Penerapan sistem segmentasi di TWA Rimbo Panti dapat meningkatkan penerimaan pengelola dari Rp. 88.180.000 menjadi Rp. 283.305.998. Sebagian
dari peningkatan penerimaan tersebut seharusnya dapat dialokasikan untuk kegiatan konservasi. Sistem segmentasi juga bisa sebagai kontrol terhadap jumlah
pengunjung, karena dapat menurunkan jumlah pengunjung pada kawasan yang rentan terhadap tekanan pengunjung. Hal ini menunjukkan bahwa penerapan
segmentasi dapat mendukung kegiatan konservasi baik secara langsung maupun tidak langsung. Selain mendukung kegiatan konservasi, pengembangan TWA juga
memberikan manfaat ekonomi bagi masyarakat berupa penyerapan tenaga kerja dan peningkatan pendapatan. Secara keseluruhan setiap bulannya TWA Rimbo
Panti memberikan kontribusi sebesar Rp. 14.650.000 terhadap total pendapatan
masyarakat sekitar. Kontribusi terbesar TWA terhadap pendapatan masyarakat dirasakan oleh pemilik penginapan, dan proporsi pendapatan terbesar dirasakan
oleh penjaga kolam pemandian karena merupakan pekerjaan utama.
7.2 Saran
1. Kegiatan konservasi yang dilakukan di kawasan cagar alam harus didukung
oleh semua pihak. Sebaiknya perlu dilakukan kerjasama oleh pihak BKSDA dan Dinas Pariwisata tidak hanya dalam hal pengembangan wisata, namun
juga dalam hal kegiatan konservasi. 2.
Penerapan konsep ekowisata secara optimal dalam pengembangan kegiatan wisata di TWA Rimbo Panti, sehingga kelestarian cagar alam dapat terjaga.
Selain itu, juga bisa diadakan wisata minat khusus dan pendidikan lingkungan yang mendukung konsep ekowisata.
3. Penerapan tarif masuk di setiap segmen wisata harus diiringi dengan
pengembangan wisata yang sesuai harapan pengunjung, namun tetap harus menjaga kelestarian cagar alam.

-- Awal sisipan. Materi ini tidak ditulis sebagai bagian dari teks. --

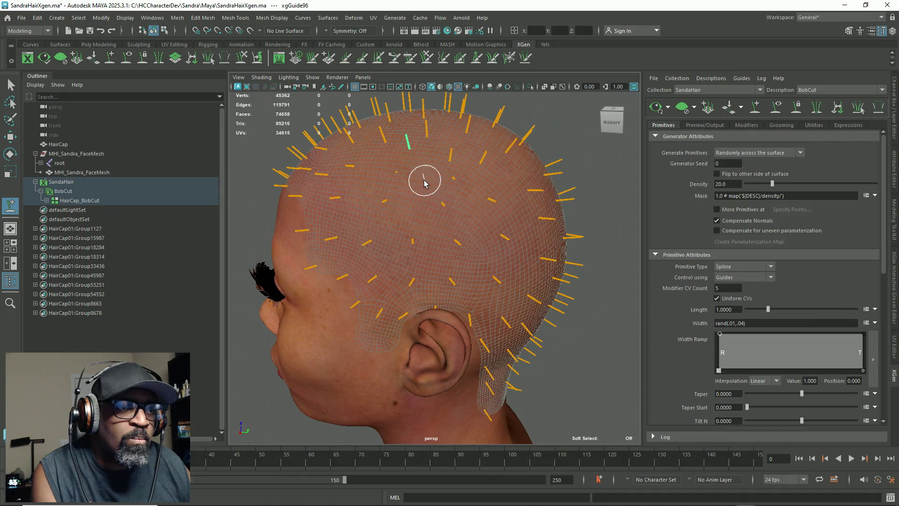
{"action": "mouse_move", "coordinate": [424, 266]}
{"action": "left_mouse_down", "text": "alt"}
{"action": "mouse_move", "coordinate": [387, 261]}
{"action": "mouse_move", "coordinate": [478, 190]}
{"action": "mouse_move", "coordinate": [416, 263]}
{"action": "mouse_move", "coordinate": [443, 263]}
{"action": "mouse_move", "coordinate": [473, 293]}
{"action": "mouse_move", "coordinate": [482, 255]}
{"action": "left_mouse_up", "text": "alt"}
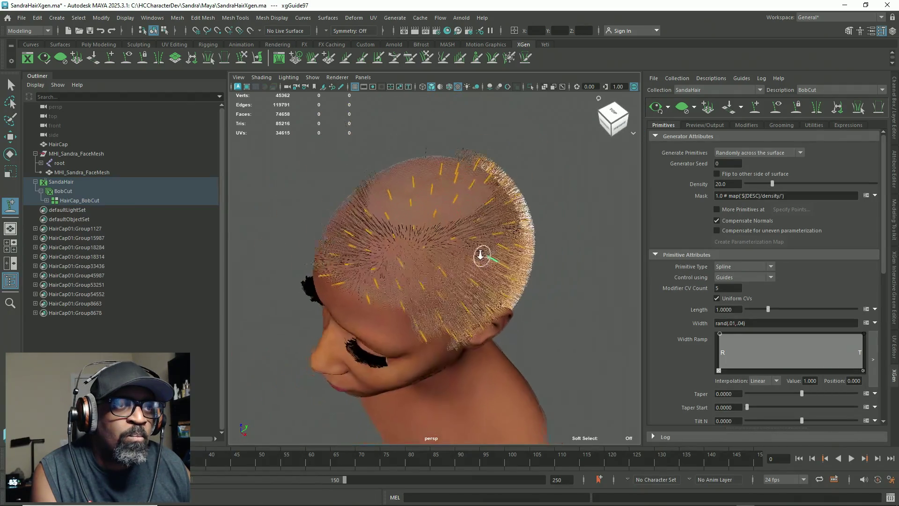
Reactivate Add/Move Guides, place guide xgGuide98 on the crown, then toggle Q and Y
{"action": "mouse_move", "coordinate": [410, 335]}
{"action": "left_mouse_down", "text": "alt"}
{"action": "mouse_move", "coordinate": [422, 295]}
{"action": "mouse_move", "coordinate": [465, 273]}
{"action": "mouse_move", "coordinate": [454, 248]}
{"action": "mouse_move", "coordinate": [474, 293]}
{"action": "mouse_move", "coordinate": [442, 287]}
{"action": "mouse_move", "coordinate": [452, 279]}
{"action": "mouse_move", "coordinate": [436, 282]}
{"action": "left_mouse_up", "text": "alt"}
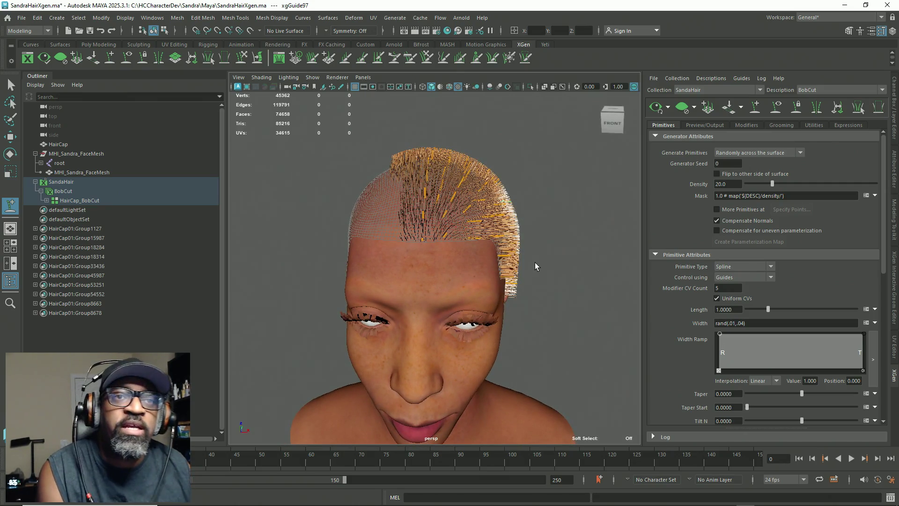
{"action": "left_click", "coordinate": [682, 107]}
{"action": "scroll", "coordinate": [450, 211], "scroll_direction": "up", "scroll_amount": 5}
{"action": "left_click", "coordinate": [461, 151]}
{"action": "mouse_move", "coordinate": [462, 150]}
{"action": "left_mouse_down", "text": "alt"}
{"action": "mouse_move", "coordinate": [485, 180]}
{"action": "mouse_move", "coordinate": [506, 274]}
{"action": "mouse_move", "coordinate": [508, 245]}
{"action": "mouse_move", "coordinate": [502, 327]}
{"action": "left_mouse_up", "text": "alt"}
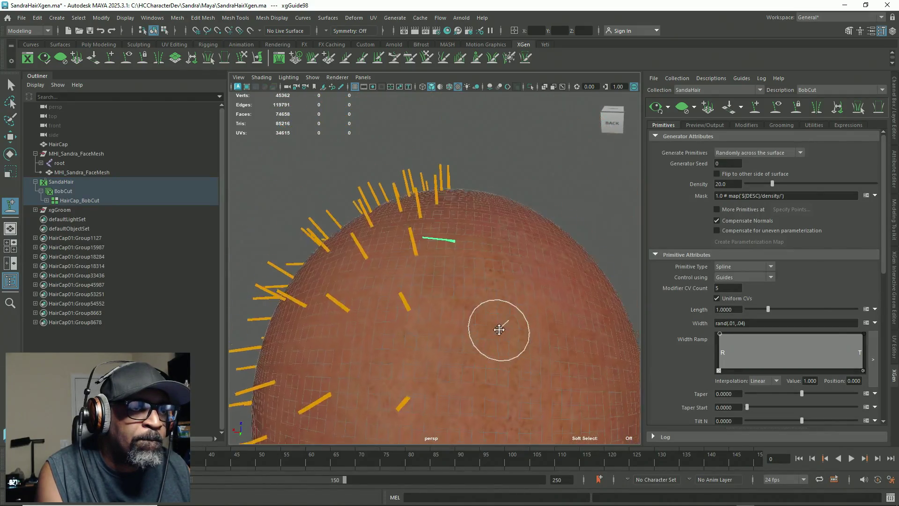
{"action": "key", "text": "q"}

4. Pelibatan masyarakat, pelaku usaha, dan tenaga kerja dalam kegiatan
pengembangan TWA. Dengan demikian, jika mereka merasa mendapatkan manfaat ekonomi dari adanya TWA, maka mereka akan mau membantu
menjaga kelestarian TWA tersebut yang nantinya akan mendukung kelestarian cagar alam.